KANSAS CITY, Mo. — A Kansas City woman says her neighbor’s sewer line is broken, causing an overflow of sewage to spill over onto her property.
It’s even causing her own foundation to cave in.
“It has wore me down,” Latrese Burnett said as she stood near the broken pipe. “Every day it’s a new issue. I never know what I’m going to have to deal with with. I wake up every morning finding cracks, doors shifting, windows shifting because the property owner at 3720 not taking care of her responsibilities.”
The property owner in question is Connie Hines, and Burnett told FOX4 they’re old friends.
“We both grew up in these houses,” she explained. “But now she comes into town and won’t even stop by or talk to me about how we can solve the issue.”
Hines has also been cited by the city numerous time for the broken sewer pipe, the residue and the smell it leaves behind. The case was first opened in March 2019, but records show it was closed in September 2019.
“The problem has not been fixed,” Burnett said. “I have a contractor coming over to give me a new estimate for the floors in my bathroom; I’m no where near done with this mess.”
FOX4 attempted to call the city inspector that would have come onto both properties to access the damage. His cell phone went to voicemail and his office number redirected to a dead end. So FOX4 took a trip to the Neighborhood and Housings Services Department.
“We observed the same things that you have and the property owner next door has,” said John Baccala with the department.” What’s tricky is when you’re dealing with private property.”
There are certain regulations that the city must follow when it comes to inspecting and working to correct issues that occur on private property.
However, records show that several citations were issued for the problem at hand and then closed six months later — before the issue was fixed.

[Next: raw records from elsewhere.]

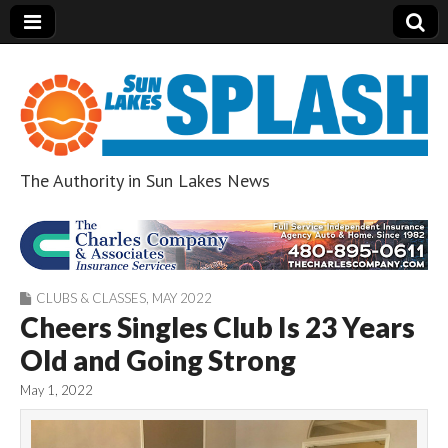
The Authority in Sun Lakes News
Sun Lakes Splash
CLUBS & CLASSES
,
MAY 2022
Cheers Singles Club Is 23 Years
Old and Going Strong
May 1, 2022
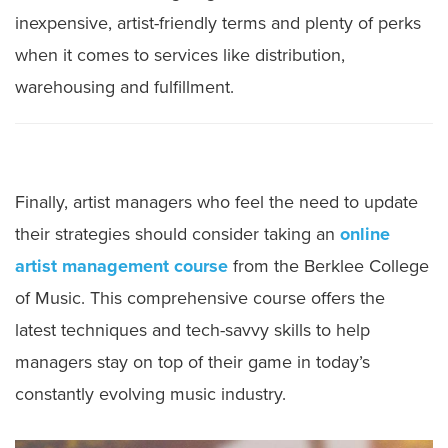
inexpensive, artist-friendly terms and plenty of perks
when it comes to services like distribution,
warehousing and fulfillment.
Finally, artist managers who feel the need to update
their strategies should consider taking an
online
artist management course
from the Berklee College
of Music. This comprehensive course offers the
latest techniques and tech-savvy skills to help
managers stay on top of their game in today’s
constantly evolving music industry.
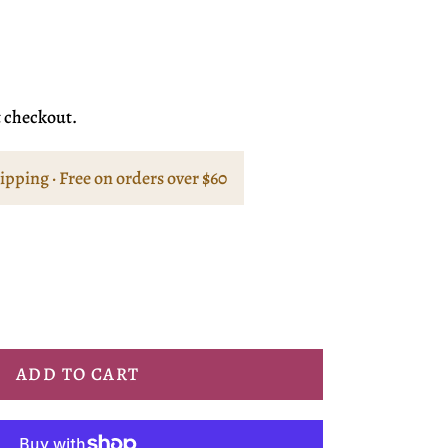
t checkout.
hipping · Free on orders over $60
ADD TO CART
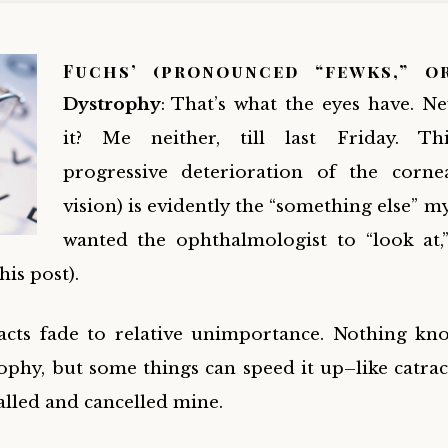
Fuchs’
(pronounced “fewks,” o
Dystrophy
: That’s what the eyes have. N
it? Me neither, till last Friday. Th
progressive deterioration of the corne
vision) is evidently the “something else” m
wanted the ophthalmologist to “look at,
this post
).
acts fade to relative unimportance. Nothing kn
ophy, but some things can speed it up–like catrac
alled and cancelled mine.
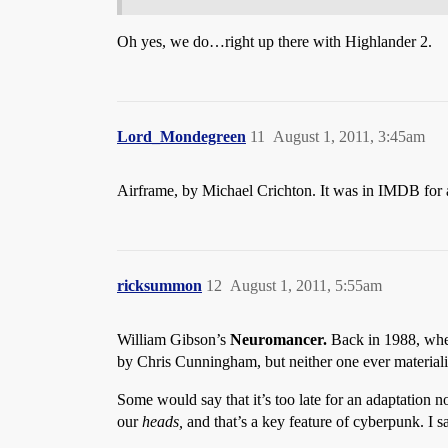
Oh yes, we do…right up there with Highlander 2.
Lord_Mondegreen
11
August 1, 2011, 3:45am
Airframe, by Michael Crichton. It was in IMDB for a
ricksummon
12
August 1, 2011, 5:55am
William Gibson’s
Neuromancer.
Back in 1988, when
by Chris Cunningham, but neither one ever material
Some would say that it’s too late for an adaptation n
our
heads,
and that’s a key feature of cyberpunk. I sa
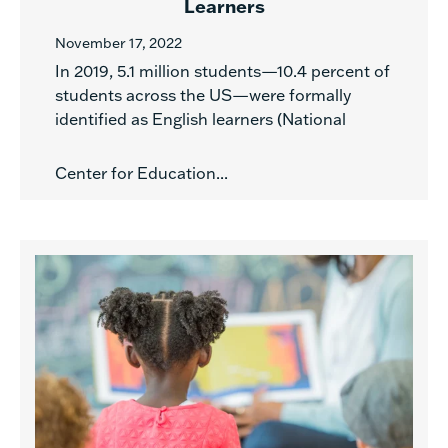
Learners
November 17, 2022
In 2019, 5.1 million students—10.4 percent of
students across the US—were formally
identified as English learners (National
Center for Education...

“We were under the impression that all the work had been completed,” Baccala said. “Keep in mind we have 45 code inspectors and over 13,000 cases, so sometimes we’re misinformed and don’t get the accurate information.
“But believe me, now that we know this problem exists, we will be back out there to inspect.”
FOX4 shared the news with Burnett who was happy to hear it. But her private contractor said it needs to happen fast.
“For it to get to the point that it’s at, that water had to be building up for years,” said Darrelon Ceawood of Anointed Hands Construction & Maintenance. “There’s some plumbing issues going on that’s causing a lot of shifting in the property and the foundation itself.”
Ceawood told FOX4 this issue spreads further than the home.
“I had to build her a new wall out front and her driveway is completely cracked in multiple places from all the water coming up,” he said. “When your home shifts, everything is going to shift. Once your foundation starts to move, quite naturally you’re going to have walls moving and floors shifting and bucking.”
Burnett has already paid over $10,000 for damages accrued from her neighbor’s back flow of sewage. Foundation One quoted her another $36,000 to correct her home’s foundation.
“It’s a waste of money as long as that plumbing issue is there,” Ceawood said. “The main source has to be addressed in order to really correct everything. If the issue is coming from the neighbor’s, starting here will not correct that because the issue hasn’t been addressed.”
Ceawood told FOX4 that the broken pipe could cost $10,000 to fix, adding that older homes have clay pipes that must be replaced, regardless of if it’s broken or not.
“Clay pipes eventually collapse, even with small roots of trees they can cause a lot of issues,” he said.
Burnett told FOX4 that the homeowner next door lives in Dallas, but she has hopes that she will stop ignoring her request to adhere to the issues that experts say are destroying her home.